Anhänger mit großer Barockperle aus dem ehemaligen Besitz Marie Antoinettes | Foto: ©Sotheby's Anhänger mit großer Barockperle aus dem ehemaligen Besitz Marie Antoinettes | Foto: ©Sotheby's

Einen weiteren Rekord brach die Auktion insgesamt: Mit einem Endergebnis von 53,1 Millionen USD (53,5 Millionen CHF) war es die ertragreichste Versteigerung einer royalen Schmucksammlung. Der bisherige Rekordhalter war seit 1987 die Auktion mit der Sammlung der Duchess of Windsor, besser bekannt als Wallis Simpson, gewesen.

Auch ein anderer Rekordhalter wurde in der vergangenen Woche vom Thron geschubst. Seit 2013 durfte sich Jeff Koons rühmen, der teuerste lebende Künstler zu sein, als sein Balloon Dog (Orange) für 58,4 Millionen USD den Besitzer wechselteDiese Herrschaft ist nun jedoch zu Ende. Für den Thronwechsel sorgte Christie's Post-War and Contemporary Art Evening Sale am 15. November in New York.

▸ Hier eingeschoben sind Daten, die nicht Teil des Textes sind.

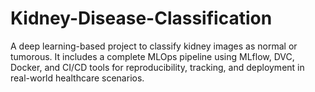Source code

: # Kidney-Disease-Classification
A deep learning-based project to classify kidney images as normal or tumorous. It includes a complete MLOps pipeline using MLflow, DVC, Docker, and CI/CD tools for reproducibility, tracking, and deployment in real-world healthcare scenarios.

David Hockney, Portrait of an Artist (Pool with Two Figures) | Foto: ©David Hockney via Christie's David Hockney, Portrait of an Artist (Pool with Two Figures) | Foto: ©David Hockney via Christie's

Auch hier sah man bereits vorab der Auktion Großes kommen. Als Portrait of an Artist (Pool with two figures), das der britische Künstler David Hockney 1972 gemalt hatte, aufgerufen wurde, liefen Saalbieter und Telefone heiß. Der Hammer fiel Bein 90,3 Millionen USD, womit Hockney zum teuersten lebenden Künstler wurde.

Man kann nur wiederholen: Was für eine Woche! Und man darf gespannt sein, mit was dieser Auktionsherbst noch so alles aufwarten wird.